Partnerships for claimers and horses of racing age are well documented and out there. (Chick has a good list here). In Ontario and elsewhere for standardbred partnerships, Online Harness Owner and others seem to be doing quite well. But there are very few (that I can see) that solely focus on yearlings.

Yearling partnerships seem to be the ones which I am most interested in, for a few reasons:

1) The Home Run - Claimers and others can provide a lot of entertainment in harness racing, but rarely do we see a home run ball. You can not claim a horse for 20k and race him in the Jug.

2) You Will Probably Lose Money - People in the yearling game know that they will probably lose money. We have for a hundred years. In other partnerships they seem to sell "you can make a ton of money" and there is pressure placed on everyone to do that. For those of us trying to hit a homer and have a good horse, we know our investment will probably be gone.

3) Spreading the Risk - Buying say 10 yearlings at a modest price, can allow two or three to be successful and they can come close to carrying the others. If my stable buys two yearlings outright that is all we can afford and with two bullets in the gun you have to get very lucky.

4) Built-in Patience - People attracted to yearling partnerships should have more patience than a claiming partnership group.
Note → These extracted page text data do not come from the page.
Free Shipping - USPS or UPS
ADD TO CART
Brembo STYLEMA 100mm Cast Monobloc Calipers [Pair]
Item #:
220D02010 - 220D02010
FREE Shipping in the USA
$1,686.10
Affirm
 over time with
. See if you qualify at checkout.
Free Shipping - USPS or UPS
Winning, and winning now is not an option with young horses. In fact, patient trainers like Chuck Sylvester and Blair Burgess almost annually hit some sort of homer with modest stock.

I think yearling partnerships are built perfectly for the harness game, and if you have five or six you might be able to get more interest in our game. I thought at times about starting one, but being busy with a lot of other things I let that slide. Maybe it is something to revisit for next years sales, as I think it makes a ton of sense.

Does anyone have any thoughts on yearling partnerships? Started one, tried to start one, or wanted to be a part of one?


Cangamble said...

I think the best way to get into horse racing is through partnerships, but a newbie needs to enter it with runners (ie claiming).
Moderate success, which includes losing just a little, and then enter the yearling game.
I think trying to sell newbies on the idea of buying yearlings first is not the way to go.

Anonymous said...

I agree with Cangambles comments, however for owners familiar with the sport and risks, I think it can and does work. Again PTP hits the right topics; spread the risk, go for patience, have clear goals (when to sell how many starts in each season, etc.) One of the reasons any kind of partnership fails is lack of attention to EVERY detail. Usually the downfall of partnerships is indecision about when to sell, if the horse is for sale during the season, when to cut the loss if it a bomb, and sometimes lack of agreement about where and when to race. The single most important factor is complete and total trust between the group and the chosen trainer.
The Mentors group for new owners here in Ontario is a great example of how to make a yearling partnership work.
Regards, Rebecca

Rick said...

The biggest problem with partners on yearlings is selling them. Sometimes you have to pull the trigger and if the horse is doing fairly well they are hard to part with. I think a yearling partnership where at the end of the two year old seasons, some are culled, and at the end of the three year old season all horses are sold is something I would be a part of. If your group over time gets known for selling horses of quality as part of the agreement, you will get good prices and can sink it back into the yearlings that fall.